Wise and worldly readers, in a passing comment this weekend, I realized that I believe two conflicting ideas at the same time. I’m hoping you can help me figure this one out.
Idea One is that the “high tuition, high aid” model doesn’t work. Students are scared off by the high sticker price, and simply don’t apply.
Idea Two is that students are unduly impressed by “scholarships” that are actually discounts off an artificially high sticker price. That’s why they’ll choose a forty thousand dollar tuition with a twelve thousand dollar “presidential scholarship” over a ten thousand dollar tuition with no scholarship.
At different moments, I have believed -- and professed -- both of these. But I’m having a hard time believing both at the same time. If “high tuition, high aid” didn’t work, then students wouldn’t go for high discounting. But they do.
Of course, it might be possible to believe both ideas if they didn’t really conflict. If, say, the definition of “students” in each idea were different, then it would be possible for both to be true. For example, the “students” in Idea One would be low-income and/or first generation students, especially in the context of community colleges. The “students” in Idea Two could be the sons and daughters of the upper middle class applying to private four-year colleges. If that’s the difference, then it’s entirely possible for both to be true. Students who are new to higher education may be intimidated or scared off by high sticker prices, whereas students whose families went to college may not be.

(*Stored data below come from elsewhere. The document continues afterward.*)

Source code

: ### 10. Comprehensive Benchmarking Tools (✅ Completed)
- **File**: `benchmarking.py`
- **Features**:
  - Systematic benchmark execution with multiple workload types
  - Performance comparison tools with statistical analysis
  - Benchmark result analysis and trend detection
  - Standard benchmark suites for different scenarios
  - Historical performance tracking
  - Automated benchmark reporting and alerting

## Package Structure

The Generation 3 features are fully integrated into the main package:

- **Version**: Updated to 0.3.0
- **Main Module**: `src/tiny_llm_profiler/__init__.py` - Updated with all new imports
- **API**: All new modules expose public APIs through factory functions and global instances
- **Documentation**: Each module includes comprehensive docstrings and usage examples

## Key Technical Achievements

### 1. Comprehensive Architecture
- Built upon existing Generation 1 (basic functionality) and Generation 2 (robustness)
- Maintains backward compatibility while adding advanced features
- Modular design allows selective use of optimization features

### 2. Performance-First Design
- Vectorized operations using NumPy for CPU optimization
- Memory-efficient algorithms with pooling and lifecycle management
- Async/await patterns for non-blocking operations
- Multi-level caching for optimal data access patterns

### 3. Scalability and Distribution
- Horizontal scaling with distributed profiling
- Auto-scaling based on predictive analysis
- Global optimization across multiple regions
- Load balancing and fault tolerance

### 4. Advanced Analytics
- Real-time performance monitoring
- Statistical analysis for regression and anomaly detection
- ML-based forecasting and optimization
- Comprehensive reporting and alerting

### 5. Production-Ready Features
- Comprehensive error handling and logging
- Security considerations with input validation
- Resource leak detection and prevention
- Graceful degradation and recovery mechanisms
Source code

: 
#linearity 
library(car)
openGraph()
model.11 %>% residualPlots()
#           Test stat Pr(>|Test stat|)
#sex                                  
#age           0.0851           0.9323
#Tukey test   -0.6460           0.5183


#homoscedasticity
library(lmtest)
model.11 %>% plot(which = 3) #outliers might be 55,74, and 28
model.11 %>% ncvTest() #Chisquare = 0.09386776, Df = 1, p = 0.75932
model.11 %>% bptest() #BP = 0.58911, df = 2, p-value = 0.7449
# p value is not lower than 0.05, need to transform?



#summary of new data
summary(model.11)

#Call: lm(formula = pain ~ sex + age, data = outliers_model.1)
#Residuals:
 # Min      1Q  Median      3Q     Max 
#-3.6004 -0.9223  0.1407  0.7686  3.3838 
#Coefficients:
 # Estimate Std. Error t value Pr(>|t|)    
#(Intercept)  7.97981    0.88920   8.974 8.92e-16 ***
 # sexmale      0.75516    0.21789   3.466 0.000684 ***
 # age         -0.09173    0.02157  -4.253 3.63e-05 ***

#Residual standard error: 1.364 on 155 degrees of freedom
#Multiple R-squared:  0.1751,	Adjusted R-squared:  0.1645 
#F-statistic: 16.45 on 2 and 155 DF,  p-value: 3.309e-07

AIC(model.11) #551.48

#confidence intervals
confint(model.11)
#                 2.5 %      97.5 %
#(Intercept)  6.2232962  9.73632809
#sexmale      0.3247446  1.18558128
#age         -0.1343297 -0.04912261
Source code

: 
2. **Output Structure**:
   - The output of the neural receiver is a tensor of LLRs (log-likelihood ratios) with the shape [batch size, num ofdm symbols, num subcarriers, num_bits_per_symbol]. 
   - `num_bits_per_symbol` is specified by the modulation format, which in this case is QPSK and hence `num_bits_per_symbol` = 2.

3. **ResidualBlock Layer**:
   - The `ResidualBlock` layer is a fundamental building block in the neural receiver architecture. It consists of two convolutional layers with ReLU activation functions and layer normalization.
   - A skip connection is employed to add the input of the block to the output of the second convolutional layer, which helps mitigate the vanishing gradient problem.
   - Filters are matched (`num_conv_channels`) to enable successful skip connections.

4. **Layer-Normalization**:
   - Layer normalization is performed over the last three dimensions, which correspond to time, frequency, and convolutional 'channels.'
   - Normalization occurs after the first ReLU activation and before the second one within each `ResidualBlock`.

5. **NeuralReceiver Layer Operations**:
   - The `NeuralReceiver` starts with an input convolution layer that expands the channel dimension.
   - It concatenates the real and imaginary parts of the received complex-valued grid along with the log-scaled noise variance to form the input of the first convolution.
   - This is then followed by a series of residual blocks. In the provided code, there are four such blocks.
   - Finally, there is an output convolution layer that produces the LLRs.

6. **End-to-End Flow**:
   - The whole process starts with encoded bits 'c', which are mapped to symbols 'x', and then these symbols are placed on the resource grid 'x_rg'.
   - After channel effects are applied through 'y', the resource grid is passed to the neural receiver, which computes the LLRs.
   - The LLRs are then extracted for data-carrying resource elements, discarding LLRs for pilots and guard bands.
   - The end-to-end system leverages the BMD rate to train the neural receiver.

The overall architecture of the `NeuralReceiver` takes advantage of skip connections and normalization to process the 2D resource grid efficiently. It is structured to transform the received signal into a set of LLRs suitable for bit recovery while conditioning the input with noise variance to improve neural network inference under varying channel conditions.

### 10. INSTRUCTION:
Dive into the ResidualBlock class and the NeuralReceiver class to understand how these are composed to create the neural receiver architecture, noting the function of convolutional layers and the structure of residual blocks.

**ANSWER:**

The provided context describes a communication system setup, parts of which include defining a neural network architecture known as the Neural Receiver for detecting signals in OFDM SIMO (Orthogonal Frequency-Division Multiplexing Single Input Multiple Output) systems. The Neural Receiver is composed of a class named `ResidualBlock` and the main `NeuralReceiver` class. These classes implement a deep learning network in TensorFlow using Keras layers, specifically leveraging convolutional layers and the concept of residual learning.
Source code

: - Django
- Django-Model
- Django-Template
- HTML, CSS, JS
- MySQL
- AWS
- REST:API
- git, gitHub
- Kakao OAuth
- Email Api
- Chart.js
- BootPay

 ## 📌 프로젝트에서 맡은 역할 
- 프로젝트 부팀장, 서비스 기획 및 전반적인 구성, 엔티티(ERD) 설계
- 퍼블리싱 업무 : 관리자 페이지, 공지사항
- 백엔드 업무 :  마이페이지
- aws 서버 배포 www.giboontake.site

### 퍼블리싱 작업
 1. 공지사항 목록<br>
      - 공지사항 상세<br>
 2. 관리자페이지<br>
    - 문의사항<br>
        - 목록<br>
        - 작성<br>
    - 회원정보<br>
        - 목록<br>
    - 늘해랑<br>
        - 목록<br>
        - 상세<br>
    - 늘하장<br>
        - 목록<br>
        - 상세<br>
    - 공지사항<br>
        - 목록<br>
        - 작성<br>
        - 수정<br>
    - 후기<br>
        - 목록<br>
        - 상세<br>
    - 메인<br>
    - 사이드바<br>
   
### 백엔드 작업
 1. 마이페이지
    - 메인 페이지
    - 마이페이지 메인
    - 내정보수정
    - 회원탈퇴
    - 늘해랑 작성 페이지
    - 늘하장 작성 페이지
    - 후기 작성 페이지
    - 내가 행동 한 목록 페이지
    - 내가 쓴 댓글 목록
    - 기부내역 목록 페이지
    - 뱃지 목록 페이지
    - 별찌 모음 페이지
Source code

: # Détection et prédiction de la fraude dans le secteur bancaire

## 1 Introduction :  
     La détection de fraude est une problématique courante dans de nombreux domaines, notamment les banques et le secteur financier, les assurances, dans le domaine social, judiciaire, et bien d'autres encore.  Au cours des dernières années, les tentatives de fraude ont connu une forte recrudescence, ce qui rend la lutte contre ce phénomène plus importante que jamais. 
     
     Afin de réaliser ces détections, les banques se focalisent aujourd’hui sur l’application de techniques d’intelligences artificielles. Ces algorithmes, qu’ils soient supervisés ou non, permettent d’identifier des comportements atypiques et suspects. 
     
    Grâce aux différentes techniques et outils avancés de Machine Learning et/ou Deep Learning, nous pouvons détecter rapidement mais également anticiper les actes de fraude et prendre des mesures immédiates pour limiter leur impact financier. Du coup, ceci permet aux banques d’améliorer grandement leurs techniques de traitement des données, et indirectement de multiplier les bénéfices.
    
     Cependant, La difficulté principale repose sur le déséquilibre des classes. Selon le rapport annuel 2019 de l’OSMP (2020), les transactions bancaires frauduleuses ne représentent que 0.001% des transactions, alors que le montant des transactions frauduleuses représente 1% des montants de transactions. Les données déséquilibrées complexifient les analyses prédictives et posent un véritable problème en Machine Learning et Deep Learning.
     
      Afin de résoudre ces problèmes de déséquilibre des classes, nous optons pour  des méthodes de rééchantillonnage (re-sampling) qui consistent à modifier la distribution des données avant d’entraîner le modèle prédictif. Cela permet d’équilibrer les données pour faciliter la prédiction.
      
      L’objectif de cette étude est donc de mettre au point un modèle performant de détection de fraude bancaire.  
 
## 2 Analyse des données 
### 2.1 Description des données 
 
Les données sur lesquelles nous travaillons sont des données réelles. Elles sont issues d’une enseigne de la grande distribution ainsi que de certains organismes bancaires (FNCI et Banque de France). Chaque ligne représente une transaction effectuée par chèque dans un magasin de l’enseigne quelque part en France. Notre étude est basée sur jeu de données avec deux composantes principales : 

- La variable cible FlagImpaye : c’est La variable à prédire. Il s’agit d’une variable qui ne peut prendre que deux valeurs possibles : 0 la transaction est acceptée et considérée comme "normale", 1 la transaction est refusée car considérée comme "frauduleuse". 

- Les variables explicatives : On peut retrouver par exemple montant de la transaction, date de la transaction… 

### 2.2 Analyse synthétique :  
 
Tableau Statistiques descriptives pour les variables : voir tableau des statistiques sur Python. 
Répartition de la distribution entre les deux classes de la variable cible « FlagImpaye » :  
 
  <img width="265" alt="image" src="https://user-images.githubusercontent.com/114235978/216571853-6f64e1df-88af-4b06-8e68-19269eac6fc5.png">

That explanation seems to work at first blush, though it falls apart somewhat when applied to for-profits. For-profits focus(ed) largely on first-generation and low-income students, but at considerably higher tuition that most publics, and with little discounting. Here I’ll draw on Tressie McMillan Cottom’s insight that many for-profits structure(d) their costs with an acute awareness of the psychological difference between the money a student has to come up with now and the money she’ll have to repay later. They backloaded, creating an initially low barrier to entry. In other words, while the for-profits may have been much more expensive than most publics, they got good at hiding the fact. The exception may not be an exception.
If this is all basically true, and the division between Idea One and Idea Two is the social class of the students involved, then we’re looking at continuing economic polarization among sectors. The sectors that draw upon the (relatively) affluent can compete on amenities, using discounting from a wildly high sticker price to fill the class as they see fit. Meanwhile, community colleges -- whose budgets are increasingly tuition-driven -- are locked into low costs and a self-perpetuating cycle of austerity.
This is not good.
I think it’s Stein’s Law that says that anything unsustainable won’t be sustained, and the “discounting” approach is showing signs of unsustainability among some of the private colleges. At some point, the market will bear only what it will bear; if you’re in a region with a declining number of 18 year olds and relatively flat incomes, and your endowment is finite, you can only paper over the gap for so long. Eventually, something has to give.
Or maybe it’s simpler than all this. Maybe Idea One is right and Idea Two wrong, or vice versa.
Wise and worldly readers, are One and Two mutually exclusive? Or is there a way of reconciling them other than what I’ve offered here?